Former CBRE sales agent Mark Wizel, responsible for selling sites with an end value of more than $15bn to Chinese buyers between 2012 and 2017, says the market had cooled, partly because of politics. “I can’t remember the last transaction of significant commercial real estate in Australia to a mainland Chinese entity as purchaser,” he says.
“It’s important to understand the sequence of timing, given the hostility afforded by both Australia and China towards each other.’’
Specifically, Wizel says the Chinese government’s 2017 crackdown on investors operating outside of their home market drove the once domineering Wanda to sell its interest in Circular Quay and the Jewel Gold Coast projects.
“In more recent times, calls from government for a Covid inquiry and the ongoing tariffs on Australian goods and exports has led to a growing weakening of the relationship which might be seen to be impacting property investment from China into Australia, but the capital controls and restrictions are still in place and have not changed since late 2017.”

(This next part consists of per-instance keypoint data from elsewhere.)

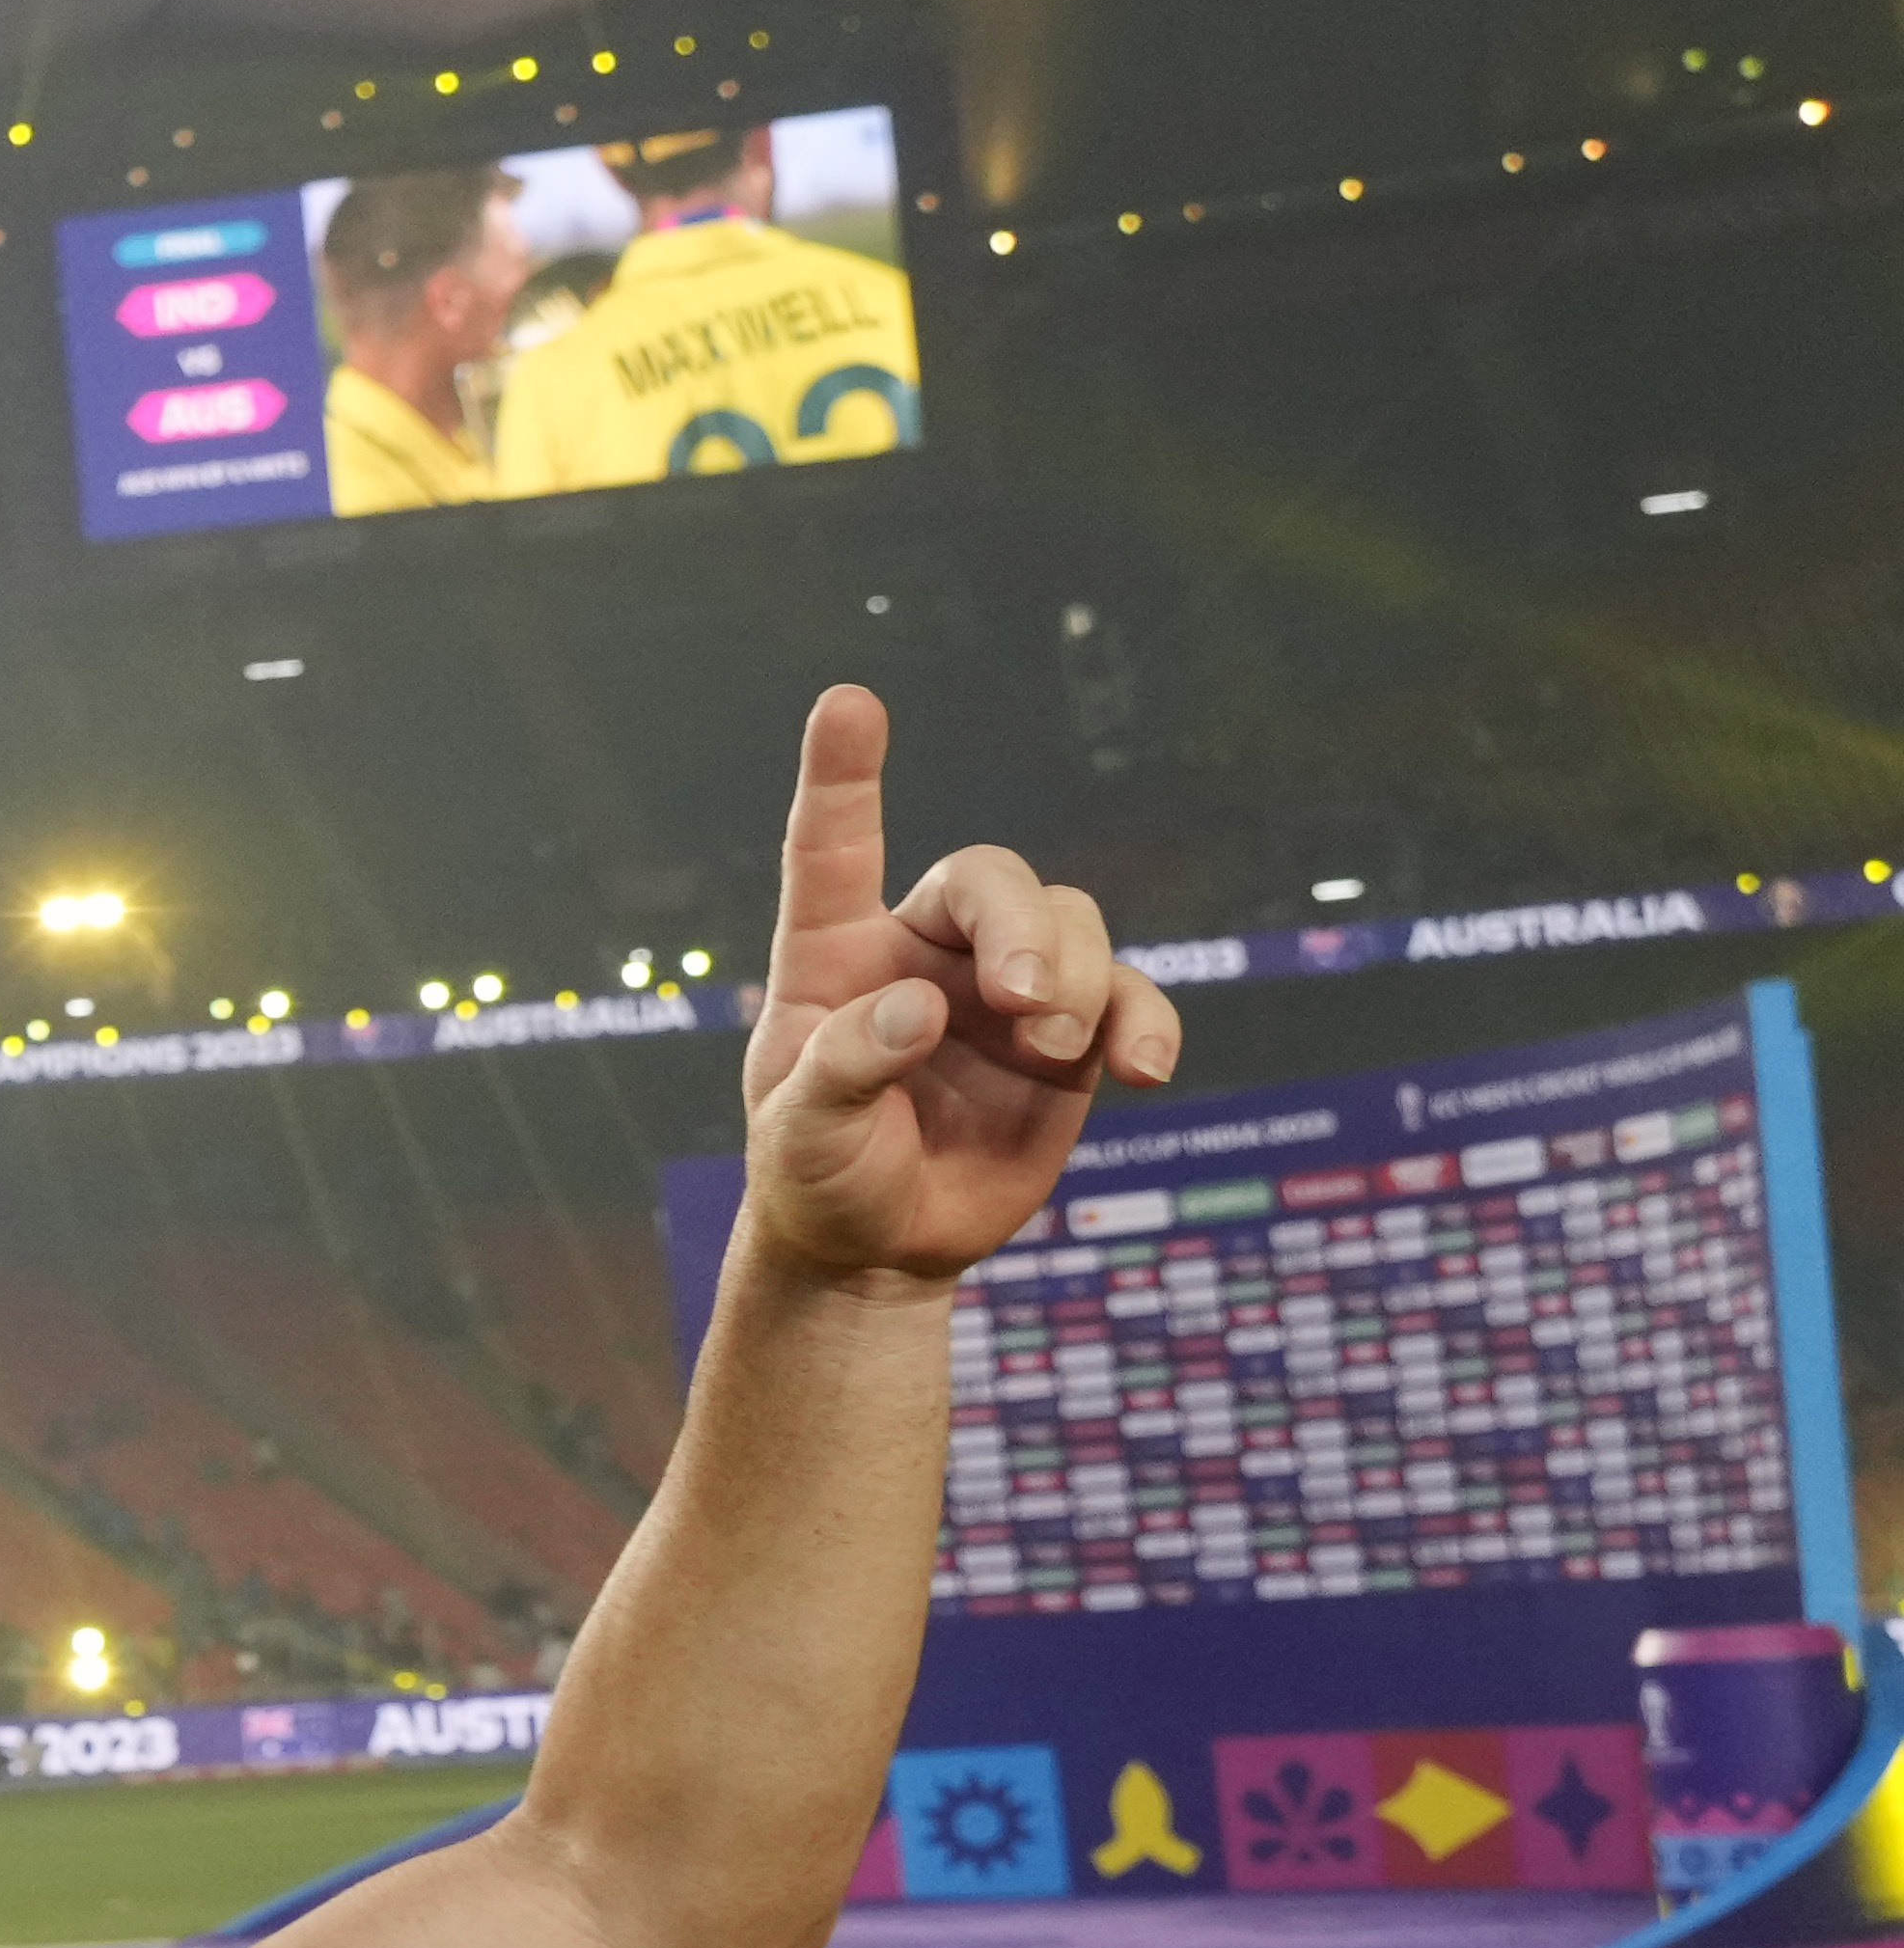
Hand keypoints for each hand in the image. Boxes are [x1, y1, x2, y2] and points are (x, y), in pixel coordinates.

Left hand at [728, 688, 1175, 1288]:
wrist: (881, 1245)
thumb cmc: (819, 1175)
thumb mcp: (800, 1134)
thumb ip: (844, 1067)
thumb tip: (922, 1007)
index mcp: (836, 953)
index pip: (834, 848)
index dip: (843, 775)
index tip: (848, 702)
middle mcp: (926, 951)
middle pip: (993, 880)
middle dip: (1021, 926)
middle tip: (1023, 1000)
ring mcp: (1006, 990)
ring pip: (1071, 926)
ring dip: (1077, 978)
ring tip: (1053, 1049)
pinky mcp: (1073, 1039)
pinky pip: (1130, 1000)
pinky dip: (1147, 1024)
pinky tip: (1143, 1072)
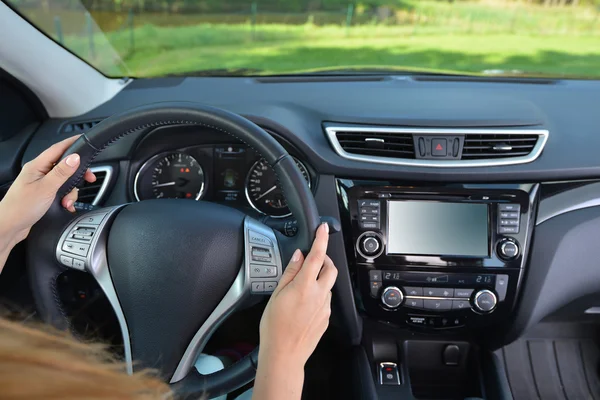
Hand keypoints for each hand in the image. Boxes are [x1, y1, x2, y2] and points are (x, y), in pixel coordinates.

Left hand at [0, 135, 95, 247]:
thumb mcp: (46, 188)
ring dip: (71, 192)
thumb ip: (61, 172)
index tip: (85, 139)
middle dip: (77, 174)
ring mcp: (41, 183)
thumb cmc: (21, 207)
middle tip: (88, 178)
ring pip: (65, 181)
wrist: (9, 227)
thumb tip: (75, 157)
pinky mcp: (43, 194)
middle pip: (65, 165)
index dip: (72, 143)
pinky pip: (61, 191)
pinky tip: (65, 205)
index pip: (58, 148)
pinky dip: (66, 198)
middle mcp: (39, 172)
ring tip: (67, 201)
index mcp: (37, 166)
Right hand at [253, 223, 336, 399]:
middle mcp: (319, 295)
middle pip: (331, 268)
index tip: (322, 228)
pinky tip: (303, 303)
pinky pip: (326, 300)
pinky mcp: (326, 318)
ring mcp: (325, 307)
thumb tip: (298, 256)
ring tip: (301, 287)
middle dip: (325, 260)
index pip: (317, 255)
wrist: (284, 355)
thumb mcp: (276, 295)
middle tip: (313, 259)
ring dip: (320, 279)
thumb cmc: (274, 327)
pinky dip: (318, 294)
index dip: (321, 239)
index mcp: (305, 286)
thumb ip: (290, 273)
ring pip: (328, 285)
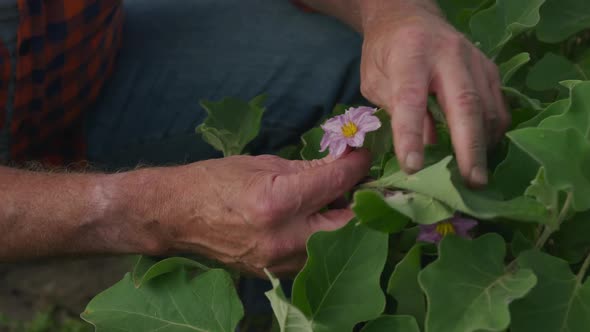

“Chinese investment into commercial real estate started to wane after the Chinese government implemented capital controls in 2015-16. There was a marginal uptick in Chinese investment in 2020, so it would be hard to ascertain whether the current trade stoush is having a material impact on real estate volumes,” RCA head of analytics Benjamin Martin-Henry says.
But Mr Wizel, who now runs his own agency, is optimistic Australia will be back on the radar for Chinese investors and developers.
“I anticipate the state-owned entities will not be around for many years to come, such as those that bought the Sheraton on the Park in Sydney,” he says.
“I anticipate that within three years a return of private mainland Chinese investors and developers will be on the cards and will be needed to ensure that our development industry in particular has the capital needed to commence, deliver and complete new residential and mixed-use projects.”
Others are sticking around, as development is a slow game. There will still be big Chinese developments dotted throughout the cities and suburbs but market watchers say it is unlikely they will be so prominent again.
Those that remain have adapted to local conditions and are doing far less glamorous housing estates and office buildings, rather than glitzy hotels.
Matrix founder Andrew Antonas, who has previously sold large Chinese investors several development sites, says the developers who have remained have been quiet. Of late, however, he has seen a new confidence in them as they started cashing in from their off-the-plan apartment sales.
One developer, JQZ, is again selling luxury penthouses. It recently sold a $10.5m penthouse on the 46th and 47th floors of its St Leonards project which is under construction in Sydney.
“We have had calls from half a dozen in the last few weeks looking to buy new sites,” Antonas said. “It’s the first time in 18 months that we have been getting calls from Chinese. They have confidence in the local market.
“There’s a scarcity of development-approved apartments sites within a 20km radius of the city. Whatever sites the Chinese have overpaid for in the past, it’s all forgiven – the market has caught up now,” Antonas says. “Outside of 20km, it’s a different story. The land and housing market is the only show in town.”